- Opening Delimiter -
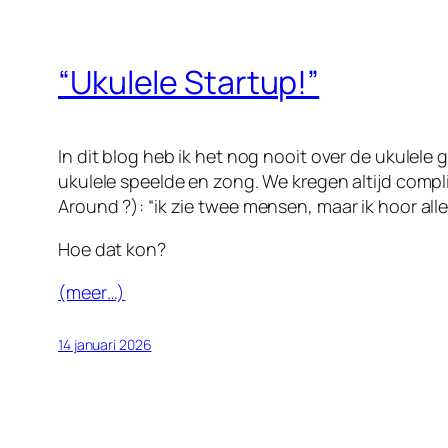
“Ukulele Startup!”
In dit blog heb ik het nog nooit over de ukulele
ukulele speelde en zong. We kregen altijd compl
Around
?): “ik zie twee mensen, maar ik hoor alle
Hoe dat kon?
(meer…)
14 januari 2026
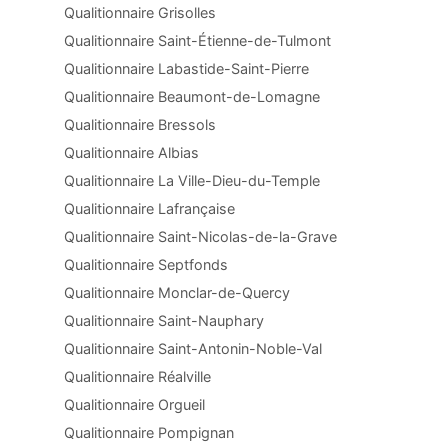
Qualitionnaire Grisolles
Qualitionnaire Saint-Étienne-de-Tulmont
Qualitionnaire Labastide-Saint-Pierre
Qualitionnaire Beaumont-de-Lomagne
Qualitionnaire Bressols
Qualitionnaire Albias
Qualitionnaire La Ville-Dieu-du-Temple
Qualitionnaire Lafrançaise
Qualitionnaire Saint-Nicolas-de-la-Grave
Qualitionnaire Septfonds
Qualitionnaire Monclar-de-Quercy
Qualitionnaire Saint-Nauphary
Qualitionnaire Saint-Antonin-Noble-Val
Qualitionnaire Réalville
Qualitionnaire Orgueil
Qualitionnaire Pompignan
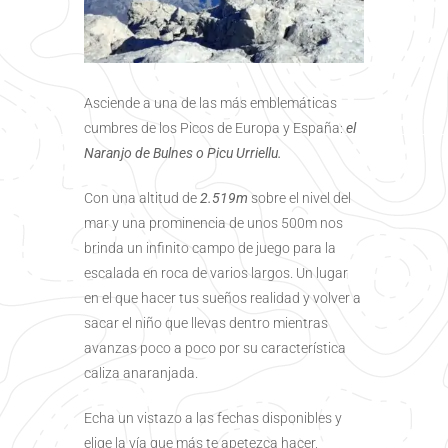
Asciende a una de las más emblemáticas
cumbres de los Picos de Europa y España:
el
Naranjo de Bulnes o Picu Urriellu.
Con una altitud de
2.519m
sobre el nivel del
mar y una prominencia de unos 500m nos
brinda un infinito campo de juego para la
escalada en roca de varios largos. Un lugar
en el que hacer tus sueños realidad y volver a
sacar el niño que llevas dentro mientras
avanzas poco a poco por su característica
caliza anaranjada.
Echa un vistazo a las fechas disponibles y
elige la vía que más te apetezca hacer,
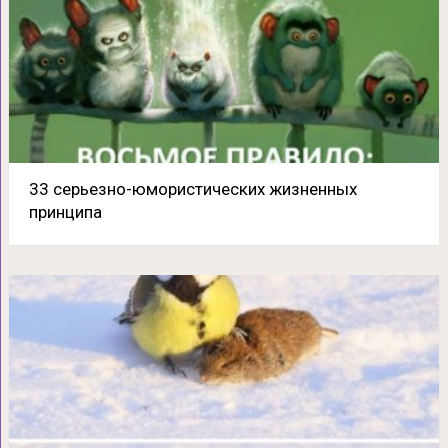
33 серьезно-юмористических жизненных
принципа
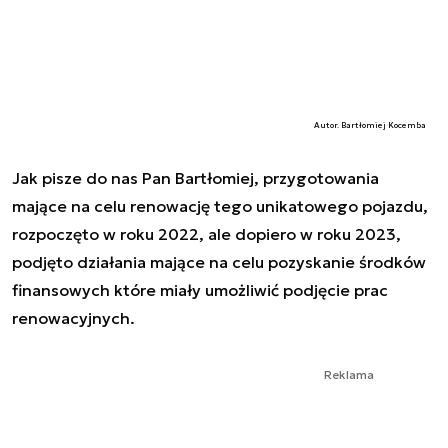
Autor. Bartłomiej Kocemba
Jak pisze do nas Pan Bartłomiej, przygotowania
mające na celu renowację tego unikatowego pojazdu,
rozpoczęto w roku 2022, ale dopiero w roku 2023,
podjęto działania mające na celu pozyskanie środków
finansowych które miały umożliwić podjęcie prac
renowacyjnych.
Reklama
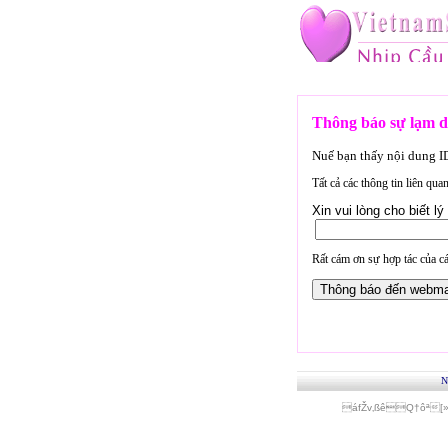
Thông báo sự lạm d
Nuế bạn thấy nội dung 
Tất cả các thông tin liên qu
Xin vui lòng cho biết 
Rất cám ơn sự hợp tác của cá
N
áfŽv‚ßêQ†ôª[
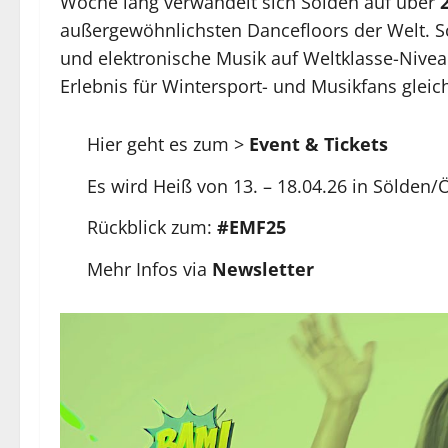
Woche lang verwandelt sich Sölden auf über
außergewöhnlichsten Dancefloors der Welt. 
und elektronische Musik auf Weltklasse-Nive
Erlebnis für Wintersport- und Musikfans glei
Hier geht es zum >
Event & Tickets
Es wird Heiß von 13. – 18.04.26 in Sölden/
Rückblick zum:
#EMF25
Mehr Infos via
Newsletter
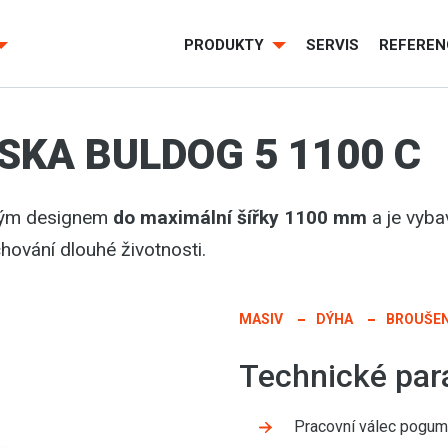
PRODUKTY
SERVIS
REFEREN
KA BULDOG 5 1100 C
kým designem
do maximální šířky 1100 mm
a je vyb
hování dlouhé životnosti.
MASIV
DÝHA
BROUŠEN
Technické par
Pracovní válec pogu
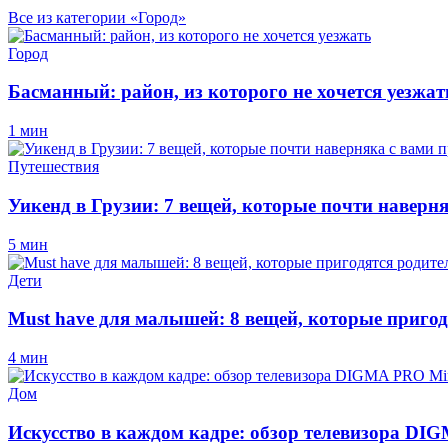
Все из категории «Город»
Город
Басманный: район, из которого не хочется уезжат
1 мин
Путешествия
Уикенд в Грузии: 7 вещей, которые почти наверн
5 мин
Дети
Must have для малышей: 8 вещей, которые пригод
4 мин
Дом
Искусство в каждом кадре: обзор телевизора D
- Closing Delimiter -
- Opening Delimiter -
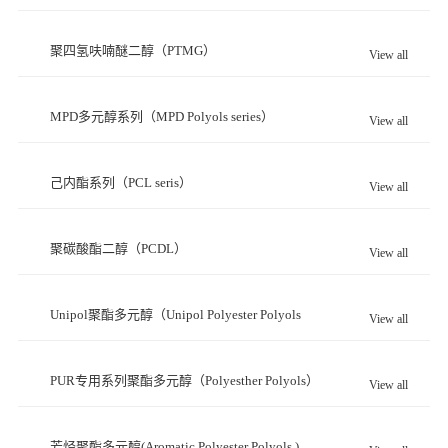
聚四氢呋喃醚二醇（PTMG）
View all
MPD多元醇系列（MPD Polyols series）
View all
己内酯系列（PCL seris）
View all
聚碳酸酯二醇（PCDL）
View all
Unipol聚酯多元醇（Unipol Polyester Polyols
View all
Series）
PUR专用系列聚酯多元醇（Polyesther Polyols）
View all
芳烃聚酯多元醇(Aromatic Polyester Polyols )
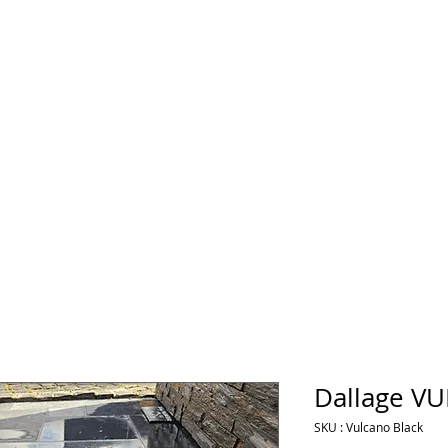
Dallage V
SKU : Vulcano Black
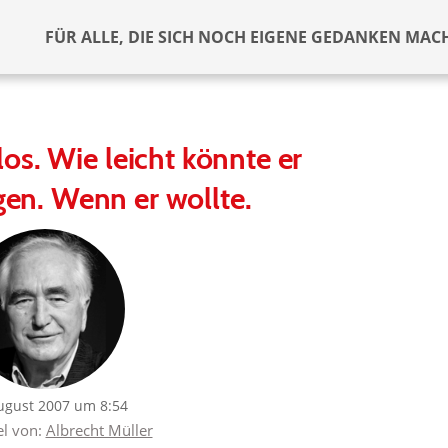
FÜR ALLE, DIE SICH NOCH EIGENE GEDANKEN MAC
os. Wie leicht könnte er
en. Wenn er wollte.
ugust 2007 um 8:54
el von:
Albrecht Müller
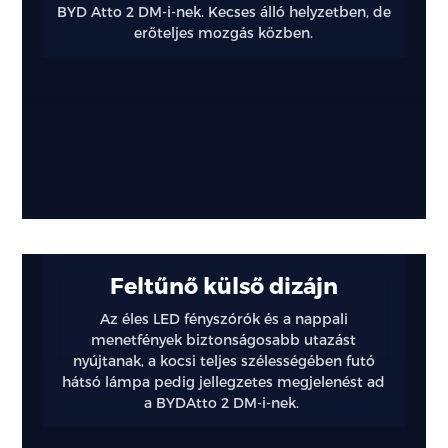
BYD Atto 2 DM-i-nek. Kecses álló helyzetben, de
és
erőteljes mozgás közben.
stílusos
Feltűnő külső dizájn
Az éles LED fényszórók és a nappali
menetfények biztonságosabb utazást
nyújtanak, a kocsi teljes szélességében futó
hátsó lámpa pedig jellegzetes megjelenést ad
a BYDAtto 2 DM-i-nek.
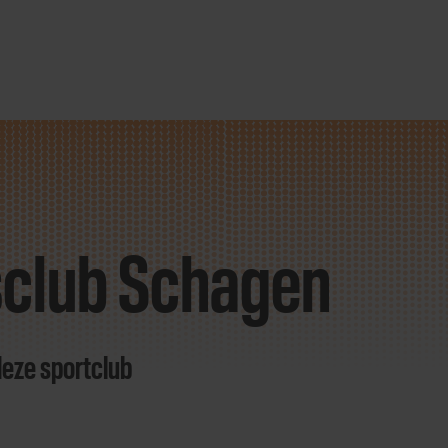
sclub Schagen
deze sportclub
- Closing Delimiter -
:: EXERCISE GOAL ::
Format the rows from the line containing "Woche lang verwandelt sich Sölden auf über" through the line containing "Pracovní válec pogu", both included, as a numbered list with blank lines left out. Leave the pictures out of the answer.

:: RESPONSE AREA ::
1. Woche lang verwandelt sich Sölden auf über
2. außergewöhnlichsten Dancefloors der Welt. 
3. und elektronische Musik auf Weltklasse-Nive
4. Erlebnis für Wintersport- und Musikfans glei
5. Hier geht es zum >
6. Event & Tickets
7. Es wird Heiß von 13. – 18.04.26 in Sölden/
8. Rückblick zum:
9. #EMF25
10. Mehr Infos via
11. Newsletter
12. PRODUKTY
13. SERVIS
14. REFEREN
15. KA BULDOG 5 1100 C
16. kým designem
17. do maximální šířky 1100 mm
18. a je vyb
19. hování dlouhé životnosti.
20. MASIV
21. DÝHA
22. BROUŠEN
23. Technické par
24. Pracovní válec pogu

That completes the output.